To demonstrate LAB’s effectiveness, the team created two models, LABRADORITE-13B and MERLINITE-7B, which reportedly outperformed other fine-tuned versions of the same base models on several key metrics. The researchers used the open-source Mixtral model to generate synthetic training data, potentially offering a more cost-effective approach to enhancing LLMs.

The quality of synthetic data is crucial for its effectiveness. Raul Salles de Padua, Director of Engineering, AI and Quantum at Multiverse Computing, explains, “The fidelity of synthetic data is calculated by comparing it to real-world data through statistical and analytical tests. This includes an assessment of how well the synthetic data preserves key statistical properties, such as means, variances and correlations between variables.”
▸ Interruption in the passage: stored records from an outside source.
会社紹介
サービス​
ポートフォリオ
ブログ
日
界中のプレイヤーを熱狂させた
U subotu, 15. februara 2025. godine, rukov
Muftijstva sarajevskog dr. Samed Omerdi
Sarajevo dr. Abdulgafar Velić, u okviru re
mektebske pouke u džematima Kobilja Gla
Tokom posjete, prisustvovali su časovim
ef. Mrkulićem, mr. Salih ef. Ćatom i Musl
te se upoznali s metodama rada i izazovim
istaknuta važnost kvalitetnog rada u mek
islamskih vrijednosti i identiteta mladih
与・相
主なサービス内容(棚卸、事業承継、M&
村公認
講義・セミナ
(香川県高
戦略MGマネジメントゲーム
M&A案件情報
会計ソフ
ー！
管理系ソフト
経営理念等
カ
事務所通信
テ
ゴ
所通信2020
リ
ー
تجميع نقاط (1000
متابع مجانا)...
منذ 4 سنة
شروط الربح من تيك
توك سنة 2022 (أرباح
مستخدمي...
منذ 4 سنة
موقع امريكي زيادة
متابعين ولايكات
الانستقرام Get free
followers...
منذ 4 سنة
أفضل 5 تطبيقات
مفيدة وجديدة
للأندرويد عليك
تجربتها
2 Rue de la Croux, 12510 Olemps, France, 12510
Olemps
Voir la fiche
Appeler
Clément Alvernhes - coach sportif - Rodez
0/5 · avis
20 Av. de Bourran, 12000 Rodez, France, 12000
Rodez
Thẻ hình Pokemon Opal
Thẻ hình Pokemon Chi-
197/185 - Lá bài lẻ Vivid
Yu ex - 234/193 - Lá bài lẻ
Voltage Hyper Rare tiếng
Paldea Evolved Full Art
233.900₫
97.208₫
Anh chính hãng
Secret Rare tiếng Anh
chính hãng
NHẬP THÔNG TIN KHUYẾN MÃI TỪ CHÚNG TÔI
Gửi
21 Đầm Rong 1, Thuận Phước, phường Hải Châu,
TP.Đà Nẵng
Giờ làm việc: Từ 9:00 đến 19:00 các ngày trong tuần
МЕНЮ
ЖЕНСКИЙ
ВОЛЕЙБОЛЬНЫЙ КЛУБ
Despite its promise, synthetic data isn’t without challenges. De Padua points out, “The challenge with synthetic data is in creating data that is both useful and privacy-preserving. Without putting these safeguards in place, synthetic data could reveal personal details, potentially leading to identity theft, discrimination or other privacy violations.”
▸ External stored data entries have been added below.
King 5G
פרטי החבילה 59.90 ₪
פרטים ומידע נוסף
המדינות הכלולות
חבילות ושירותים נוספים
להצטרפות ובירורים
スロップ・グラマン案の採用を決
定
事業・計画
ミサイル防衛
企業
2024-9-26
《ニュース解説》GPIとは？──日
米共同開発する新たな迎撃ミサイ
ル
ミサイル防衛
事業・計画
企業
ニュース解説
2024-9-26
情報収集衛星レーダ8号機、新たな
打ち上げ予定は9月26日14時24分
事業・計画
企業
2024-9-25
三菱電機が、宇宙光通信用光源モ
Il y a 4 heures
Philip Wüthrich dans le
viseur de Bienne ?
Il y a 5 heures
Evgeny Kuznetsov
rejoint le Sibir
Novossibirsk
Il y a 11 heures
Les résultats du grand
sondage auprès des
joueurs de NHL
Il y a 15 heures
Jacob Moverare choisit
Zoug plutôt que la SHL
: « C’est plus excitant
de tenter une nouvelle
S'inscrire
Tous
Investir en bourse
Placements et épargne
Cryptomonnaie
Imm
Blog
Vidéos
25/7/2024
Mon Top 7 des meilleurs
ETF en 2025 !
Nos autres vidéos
Recent research has uncovered potential pitfalls in relying too heavily on synthetic data. A recent study published in Nature revealed a phenomenon called “model collapse.” When AI models are repeatedly trained on AI-generated text, their outputs can become increasingly nonsensical, raising concerns about the long-term viability of using synthetic data, especially as AI-generated content becomes more prevalent online.

Ethical considerations also loom large. De Padua warns of the “risk of the synthetic data not accurately representing the diversity of the real-world population, producing potential bias in models that fail to perform equitably across different demographic groups.”